Als Konsequenz aus der Krankenhaus-Mordserie in Delmenhorst hat Niedersachsen die Stelle eines Landespatientenschutzbeauftragten eingerichtet. Der Mediziner Peter Wüst (60) ist seit diesem Monat im Gesundheitsministerium der Ansprechpartner für Kranke und deren Angehörige.

Hannover. Er werde Beratungs- und Unterstützungsangebote vermitteln und Beschwerden bündeln, sagte Wüst am Montag in Hannover. "Das ist ein wichtiger Weg, um Probleme im System zu erkennen, zu kommunizieren und abzubauen." Wüst koordiniert zudem die Arbeit der Patientenfürsprecherinnen und -fürsprecher in den niedersächsischen Kliniken.

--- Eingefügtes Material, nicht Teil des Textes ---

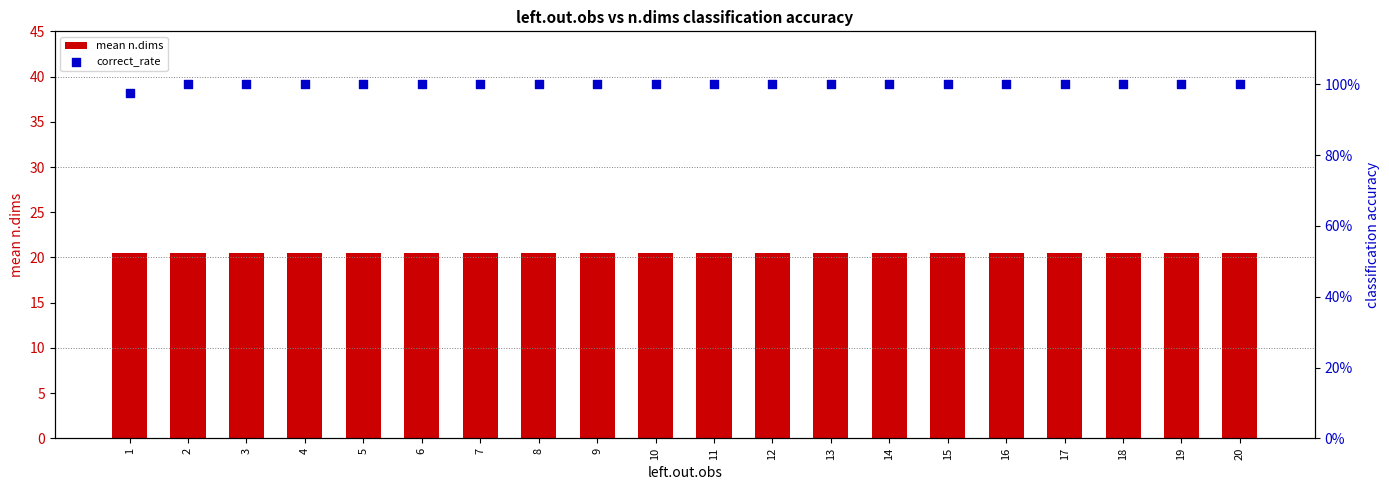

Which series has the widest spread of Y values?

correct_rate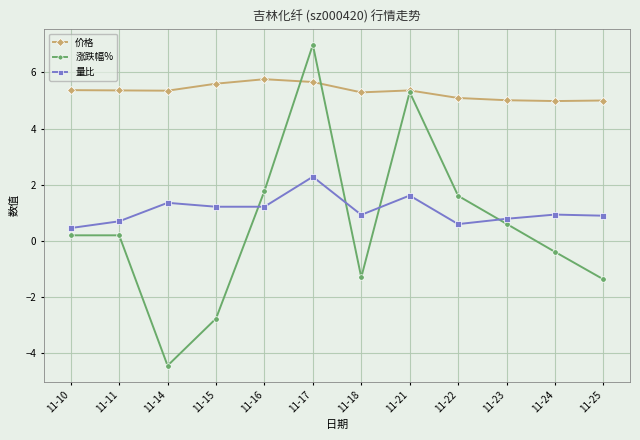

Is the value of 价格 at 11-23 greater than the value of 涨跌幅% at 11-18?

Yes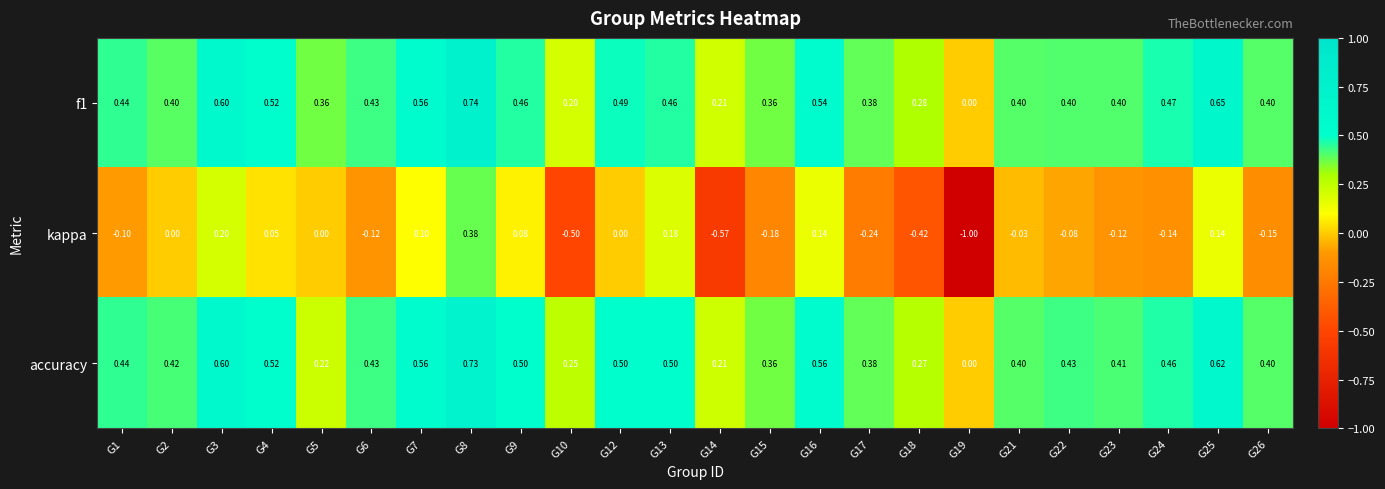

Which series has the largest total across all categories?

accuracy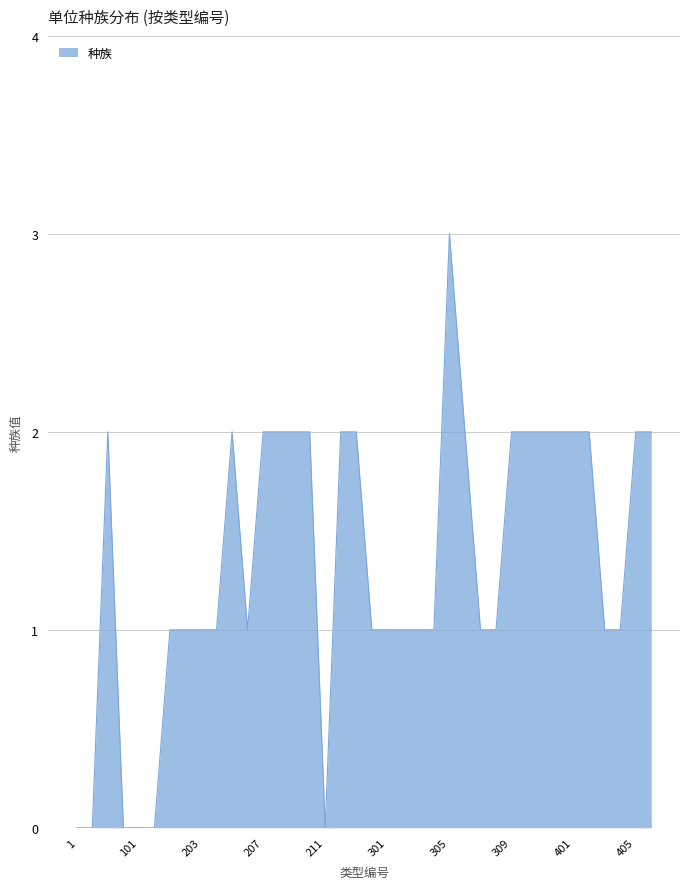

What is the difference between the second highest and minimum values?

2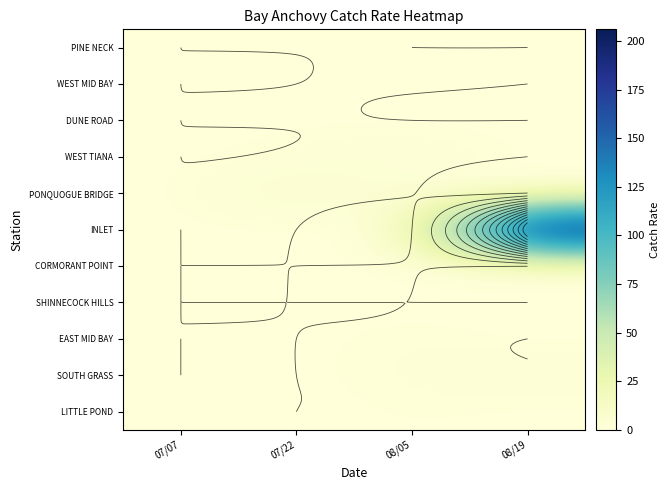

Which category has the highest value across all series?

08/19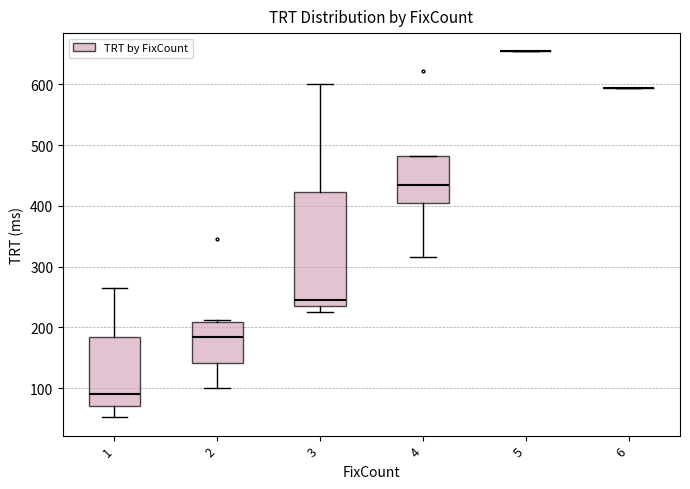

Reading left to right, read every box against the y-axis: the position of its median line, the range the box covers, and the ends of its whiskers. The values are not printed on the chart, so give them approximately, as read against the axis.

1: median 90, box 70 to 180, whiskers 50 to 260
2: median 180, box 140 to 210, whiskers 100 to 210
3: median 250, box 240 to 420, whiskers 230 to 600
4: median 440, box 400 to 480, whiskers 320 to 480
5: box collapsed to a line at 650, whiskers 650 to 650
6: box collapsed to a line at 590, whiskers 590 to 590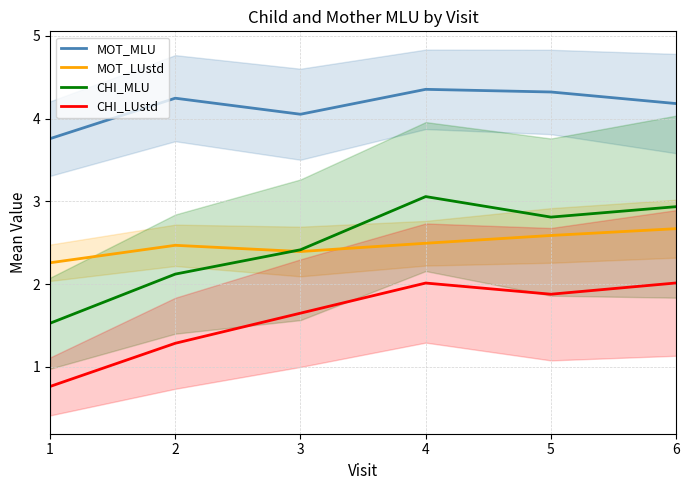

Is the value of CHI_LUstd at 5 greater than the value of CHI_MLU at 4?

No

Auch Mitarbeiter niedersächsischer Kliniken können sich bei dem Landesbeauftragten melden, wenn sie den Verdacht haben, dass an ihrem Arbeitsplatz etwas schief läuft. Im Fall des inzwischen wegen Mordes verurteilten Krankenpflegers Niels H. war zwar manchen Kollegen etwas ungewöhnlich vorgekommen, aber niemand hatte Alarm geschlagen.